The Ultimate fuel and emission saving device

In partnership with

A small Portuguese company is launching a new, affordable device which it says will reduce your vehicle’s fuel consumption and benefit the environment.

“My taxi consumes one litre less fuel per 100 kilometres and exhaust emissions are cut too. I’m happy because it’s both environmentally-friendly and allows me to reduce my fuel consumption,” says Lisbon taxi driver Carlos Manuel Trindade Diniz.

The device, called “Ultimate Cell”, is connected to the car’s electrical system and uses the energy produced by the battery. Manufacturers claim that using it can lead to a drop in fuel consumption of up to 30% and reduce exhaust emissions by up to 65%. Moreover, it is compatible with almost every kind of engine, including diesel, gasoline, biodiesel and GPL.

How does it work?

When the engine starts, the device initiates an electronically controlled electrolysis process, resulting in the chemical separation of the hydrogen molecules that will be fed into the engine’s air intake.
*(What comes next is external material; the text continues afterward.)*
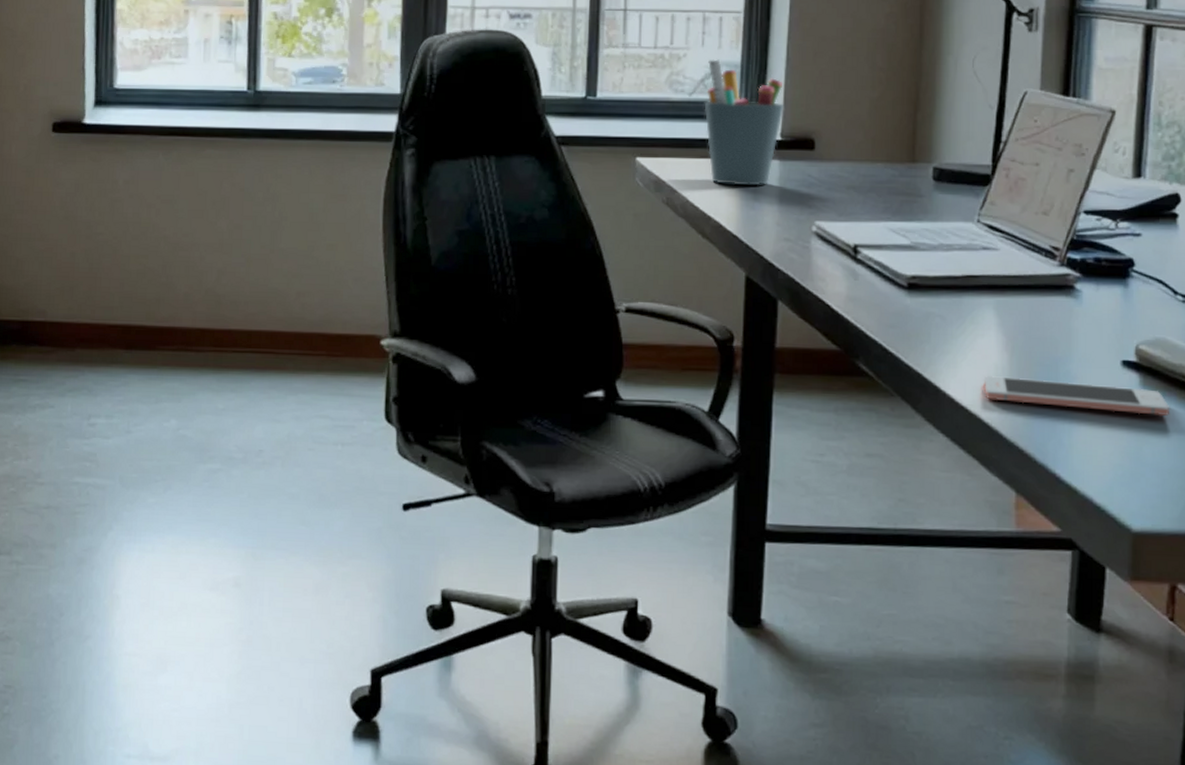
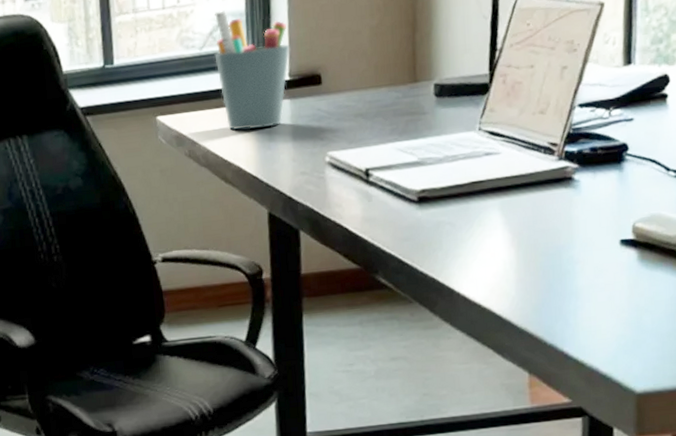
cell phone: present [983,376,1170,417] -> none [493,263,667,294]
The hydrogen goes into the engine’s combustion chamber, along with the air, and mixes with the fuel, reducing the amount of fuel needed.

“With this kind of technology – these small bubbles of hydrogen injected into the inlet – the combustion process is much more complete, giving the car more power, so it can go further with the same amount of fuel, which means users consume up to 30% less fuel,” says electrical engineer Jose Tribolet, who has studied the system.

All the units are tested before being put onto the market.

“This technological approach is based on hydrogen. Hydrogen technology has been explored over many years, but always using hydrogen as fuel. That’s not the idea here. This device is simple. It does not require pressurized tanks, storing large amounts of hydrogen, or large investments. This is a small investment for the consumer,” says Professor Tribolet.

A number of fishing boats, which normally have very high fuel costs, have also been equipped with the device. An average fishing vessel uses an estimated 140 litres of diesel per hour. Those using the Ultimate Cell device have noted a 20 per cent drop in fuel consumption.

And lorry drivers using the device say they, too, have noticed an improvement in engine performance and efficiency, leading to a smoother and quieter driving experience.

After the device hit the market early this year, some 5,000 units have so far been sold at a cost of around 300 euros a piece. Each unit will last about 70,000 km, after which it will need to be recharged.